Wie oft muss ein Praxisserver ausgetauscht werden?
Ein Praxisserver erreicht nach etwa fünf bis sieben Jahren das Ende seines wirtschaftlichen Lebenszyklus, abhängig von Auslastung und Herstellergarantie. Steigende Datenmengen durch Bildgebung und ePA-Integration verkürzen diesen Zeitraum in der Praxis häufig.
Was passiert bei einem Serverausfall mit der TI-Anbindung?
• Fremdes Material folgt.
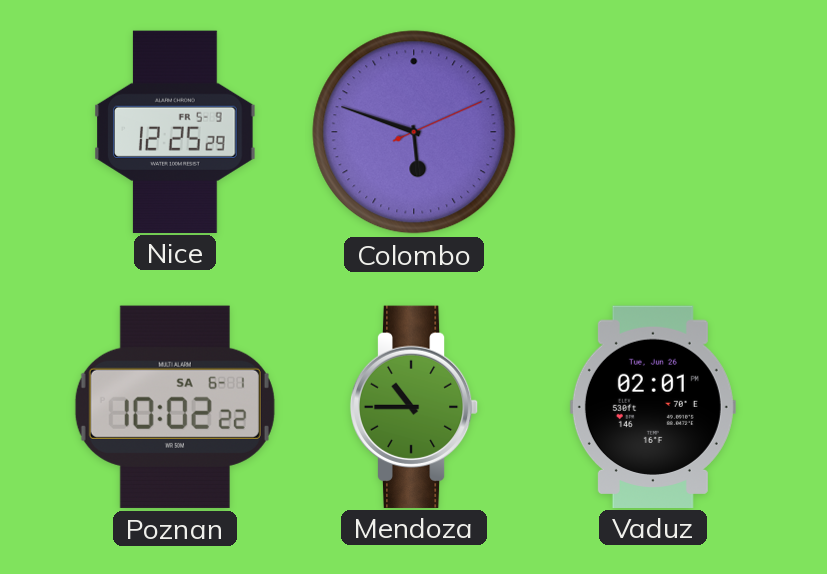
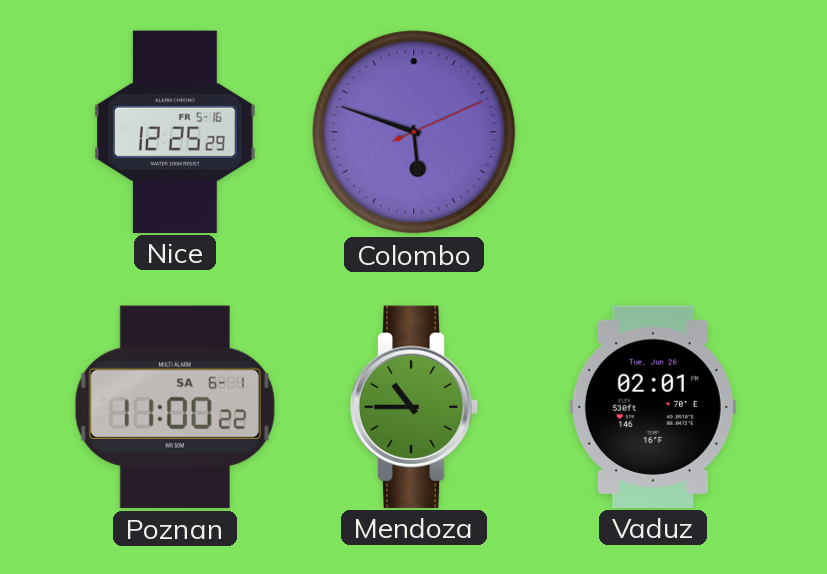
Nice date: FR 5-9 -> FR 5-16
Poznan: 10:02 -> 11:00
Fällt der Praxisserver aus, unterbricht dies in der Regel auch die TI-Anbindung, denn der TI-Konnektor ist über das lokale Praxisnetz eingebunden. eRezept-Ausstellung, KIM-Kommunikation und ePA-Zugriff stehen dann bis zur Wiederherstellung nicht zur Verfügung. Handelt es sich um einen Cyberangriff, greift zusätzlich die 72-Stunden-Meldepflicht nach Art. 33 DSGVO. Notfallsupport und Backup-Konzept sollten deshalb vertraglich klar geregelt sein.